For the super spider-powered man in your life who has everything.


  • More than a suit
    On a related note, another one of the things that makes Spider-Man, Spider-Man is his superhuman ability to detect incoming danger. Throughout the film, the webhead’s impressive reaction time is on display, but his specifically unique ability, aptly named Spider-Sense, is not mentioned nor is it even hinted at. Instead, what we get is a Spider-Man who uses a special Tony Stark engineered suit about 95% of the time.  Add to the fact the web-shooters are also man-made, and this incarnation of the webslinger feels more like gadget-wielding arachnid version of Batman, than the Spider-Man many grew up loving in the earlier comic-books. And yes, I do realize that over the years, Spidey’s suit has become progressively more advanced, especially with the help of Iron-Man himself. Regardless, Marvel purposely went back to the high school era of Peter to give us a glimpse of the crimefighter to give us a glimpse of the youngster during a time he was just coping with his new found powers, and the, wait for it… great responsibility that comes with it. One of the reasons I, among countless others, love the wallcrawler, is directly related to his natural abilities (spider-sense and web shooting) and the struggles he faces in using them to help others. It’s not because I wanted to see how a kid would deal with a high-tech pair of tights. I can go watch Iron-Man or old episodes of Batman for that.

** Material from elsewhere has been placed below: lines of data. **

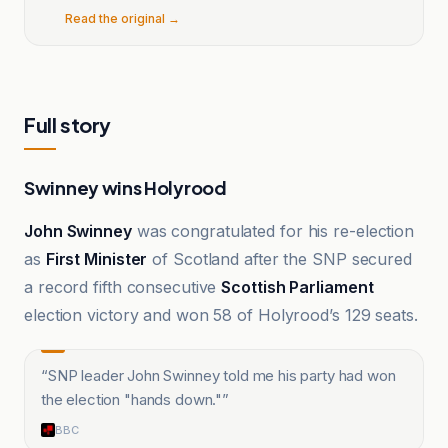
Read the original →
Full story
Swinney wins Holyrood
John Swinney
was congratulated for his re-election
as
First Minister
of Scotland after the SNP secured
a record fifth consecutive
Scottish Parliament
election victory and won 58 of Holyrood’s 129 seats.
“
SNP leader John Swinney told me his party had won
the election "hands down."
”
BBC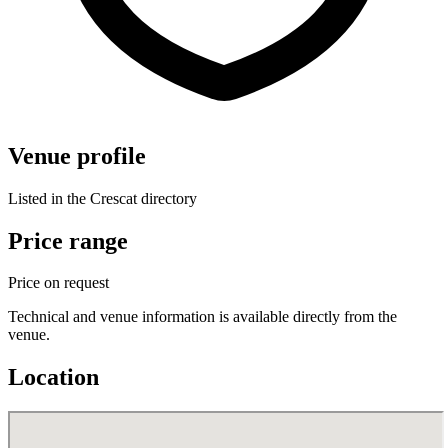
Venue profile
Listed in the Crescat directory
Price range
Price on request
Technical and venue information is available directly from the
venue.
Location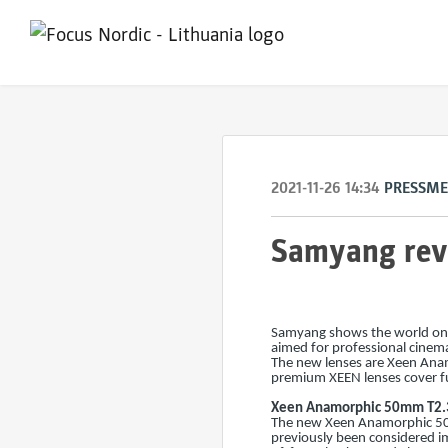
2021-11-26 14:34
PRESSM
Samyang reve
Samyang shows the world once
aimed for professional cinem
The new lenses are Xeen An
premium XEEN lenses cover ful
Xeen Anamorphic 50mm T2.
The new Xeen Anamorphic 50m
previously been considered im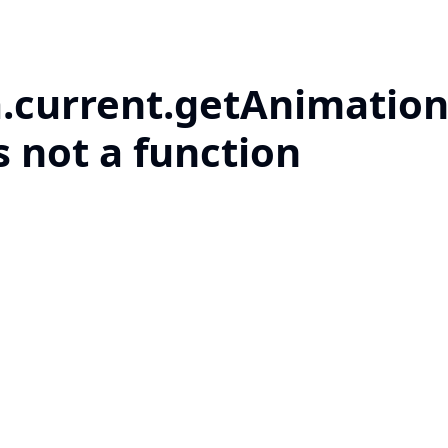
a.current.getAnimation
s not a function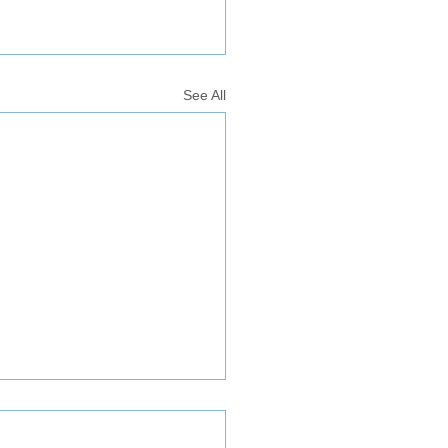
See All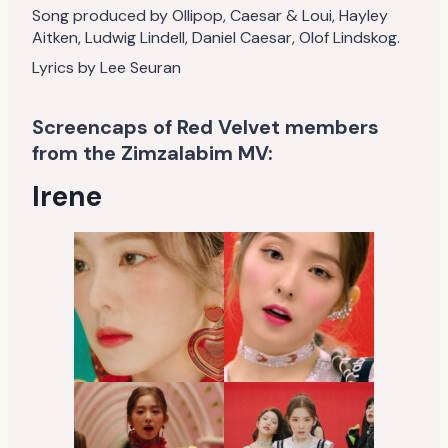
Song produced by Ollipop, Caesar & Loui, Hayley
Aitken, Ludwig Lindell, Daniel Caesar, Olof Lindskog.
Lyrics by Lee Seuran
Screencaps of Red Velvet members
from the Zimzalabim MV:
Irene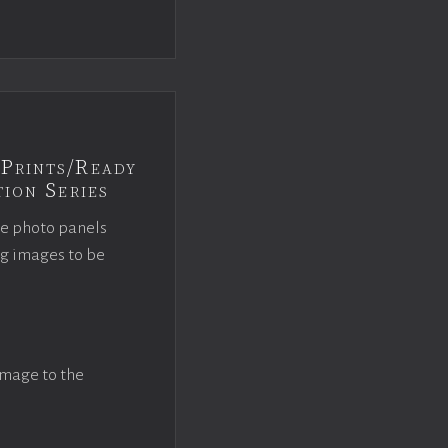
Prints/Ready
ion Series
ce photo panels
ng images to be
image to the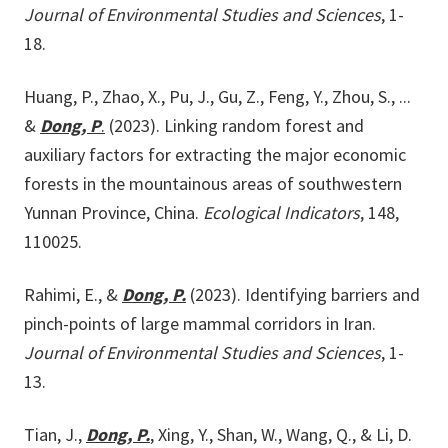
Journal of Environmental Studies and Sciences
, 1-
18.
Huang, P., Zhao, X., Pu, J., Gu, Z., Feng, Y., Zhou, S., ...
&
Dong, P
.
(2023). Linking random forest and
auxiliary factors for extracting the major economic
forests in the mountainous areas of southwestern
Yunnan Province, China.
Ecological Indicators
, 148,
110025.
Rahimi, E., &
Dong, P.
(2023). Identifying barriers and
pinch-points of large mammal corridors in Iran.
Journal of Environmental Studies and Sciences
, 1-
13.
Tian, J.,
Dong, P.
, Xing, Y., Shan, W., Wang, Q., & Li, D.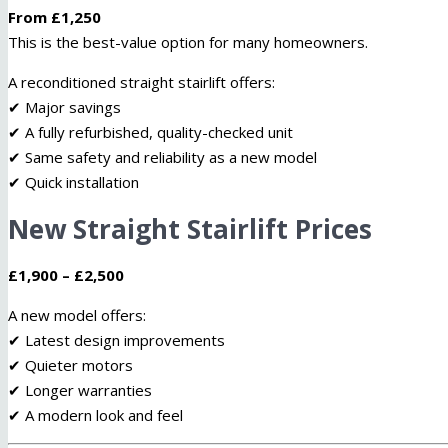
From £1,250
This is the best-value option for many homeowners.
A reconditioned straight stairlift offers:
✔ Major savings
✔ A fully refurbished, quality-checked unit
✔ Same safety and reliability as a new model
✔ Quick installation
New Straight Stairlift Prices
£1,900 – £2,500
A new model offers:
✔ Latest design improvements
✔ Quieter motors
✔ Longer warranties
✔ A modern look and feel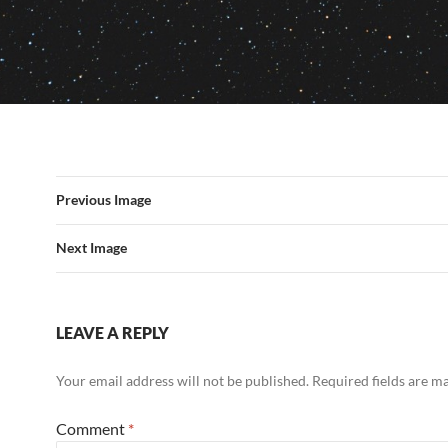
Previous Image
Next Image
LEAVE A REPLY
Your email address will not be published.
Required fields are 
Comment
*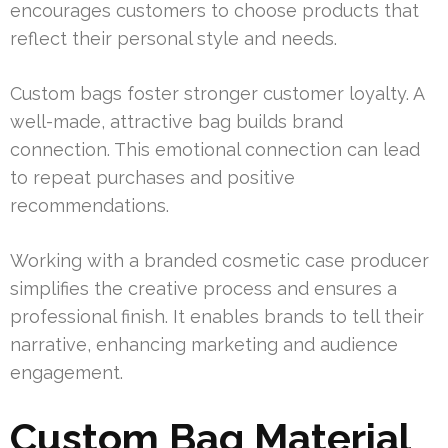
encourages customers to choose products that
reflect their personal style and needs.
Custom bags foster stronger customer loyalty. A
well-made, attractive bag builds brand
connection. This emotional connection can lead
to repeat purchases and positive
recommendations.
Working with a branded cosmetic case producer
simplifies the creative process and ensures a
professional finish. It enables brands to tell their
narrative, enhancing marketing and audience
engagement.
Custom Bag Material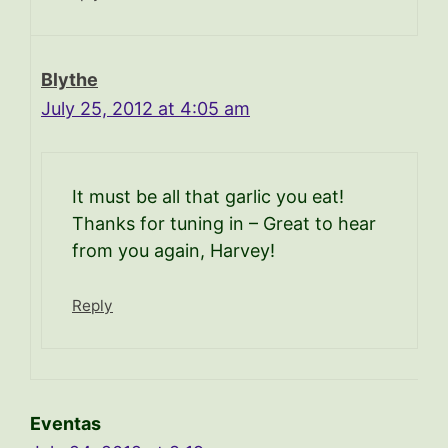
Blythe
July 25, 2012 at 4:05 am
It must be all that garlic you eat!
Thanks for tuning in – Great to hear
from you again, Harvey!
Reply
Eventas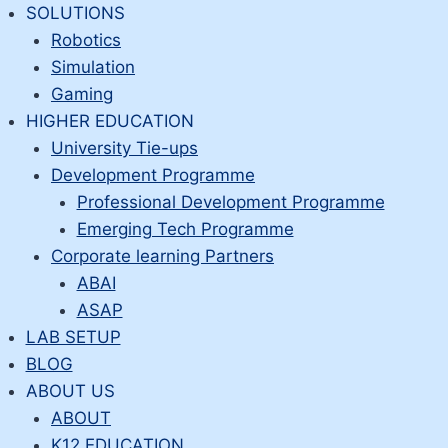
Skip
SOLUTIONS
to
Robotics
content
Simulation
Gaming
HIGHER EDUCATION
University Tie-ups
Development Programme
Professional Development Programme
Emerging Tech Programme
Corporate learning Partners
ABAI
ASAP
LAB SETUP
BLOG
ABOUT US
ABOUT
K12 EDUCATION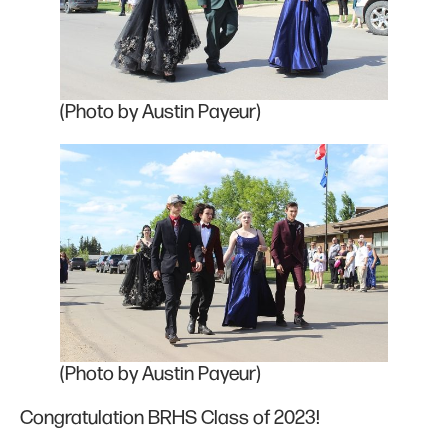
(Photo by Austin Payeur)
(Photo by Austin Payeur)
Congratulation BRHS Class of 2023!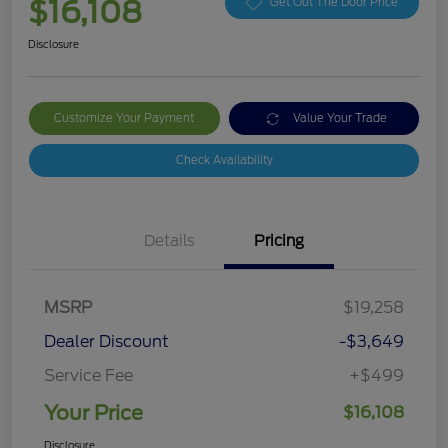
$16,108
Get Out The Door Price
Disclosure
Customize Your Payment
Value Your Trade
Check Availability
Details
Pricing
MSRP
$19,258
Dealer Discount
-$3,649
Service Fee
+$499
Your Price
$16,108
Disclosure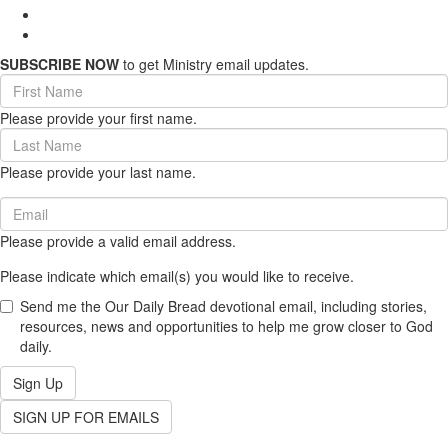
SUBSCRIBE NOW
to get Ministry email updates.
First
Name
Please provide your first name.
(required)
Last
Name
Please provide your last name.
(required)
Email
(required)
Please provide a valid email address.
Please indicate which email(s) you would like to receive.
Send me the Our Daily Bread devotional email, including stories,
resources, news and opportunities to help me grow closer to God
daily.
Sign Up
SIGN UP FOR EMAILS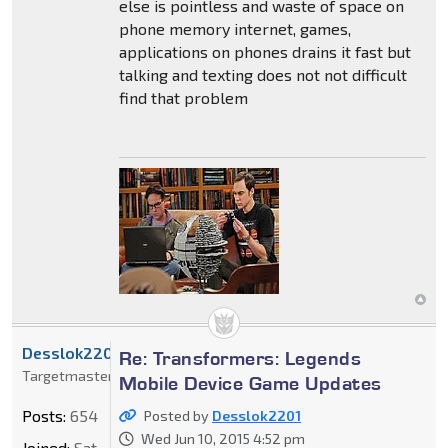
else is pointless and waste of space on
phone memory internet, games,
applications on phones drains it fast but
talking and texting does not not difficult
find that problem
Desslok2201
Re: Transformers: Legends
Targetmaster
Mobile Device Game Updates
Posts:
654
Posted by
Desslok2201
Wed Jun 10, 2015 4:52 pm
Joined:
Sat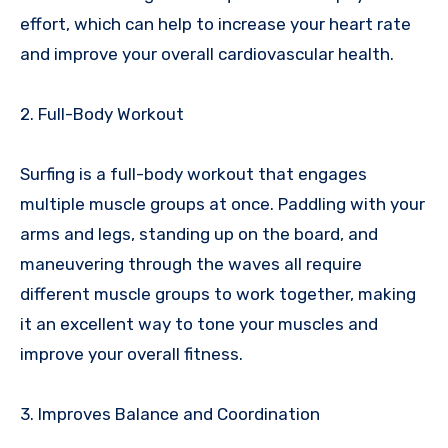
effort, which can help to increase your heart rate
and improve your overall cardiovascular health.
2. Full-Body Workout
Surfing is a full-body workout that engages
multiple muscle groups at once. Paddling with your
arms and legs, standing up on the board, and
maneuvering through the waves all require
different muscle groups to work together, making
it an excellent way to tone your muscles and
improve your overall fitness.
3. Improves Balance and Coordination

  • Low score for the score
    While my ears drums are about as discerning as my taste buds attempting to tell the difference between two-buck chuck and a bottle of Chateau de Wallet Drainer, I still pride myself on having an iota of taste when it comes to theatrical movie scores. My devout obsession of the works of John Williams and Han Zimmer – just to name a few – should be ample proof of that. Sadly, these days they just don’t make musical scores like they used to. I addressed the recent lack of adequate cinematic superhero scores in my review of the new Wonder Woman film; of which delivered one of the more memorable soundtracks I’ve heard in over a decade. It’s with great regret I report the Homecoming score is about as forgettable as spending 2 hours in rush hour traffic. The Rami Spidey series still contains the best theme to date for the webcrawler, and may remain that way unless Marvel actually decided to start focusing on that aspect of their universe.


Please kids, whatever you do, don’t try this at home… please.


What is the bottom-web you ask? Mostly good. Tom Holland represents a far better Spidey than Andrew Garfield (although I’m still partial to Tobey), and our friendly neighborhood Spider-Man finally feels fun again. Was it the best Spider-Man? Far from it. The second installment of Rami’s franchise still remains the king of wallcrawlers and his original isn’t far behind that.

More importantly though, Marvel’s crown jewel is firmly back under its creative wing within their cinematic universe. Given their creative and financial success, if nothing else, SpiderMan: Homecoming gives us hope that Marvel might one day reign all of their properties in under one tent, no matter which studio owns the right to said characters. I won’t mention any names, however I’ll just say the first word in their name is 20th and the last name is Fox.

Homecoming may not be Spidey’s finest ride, but he’s finally swung back into the mix at Marvel, and for now, being back in the neighborhood is a good start.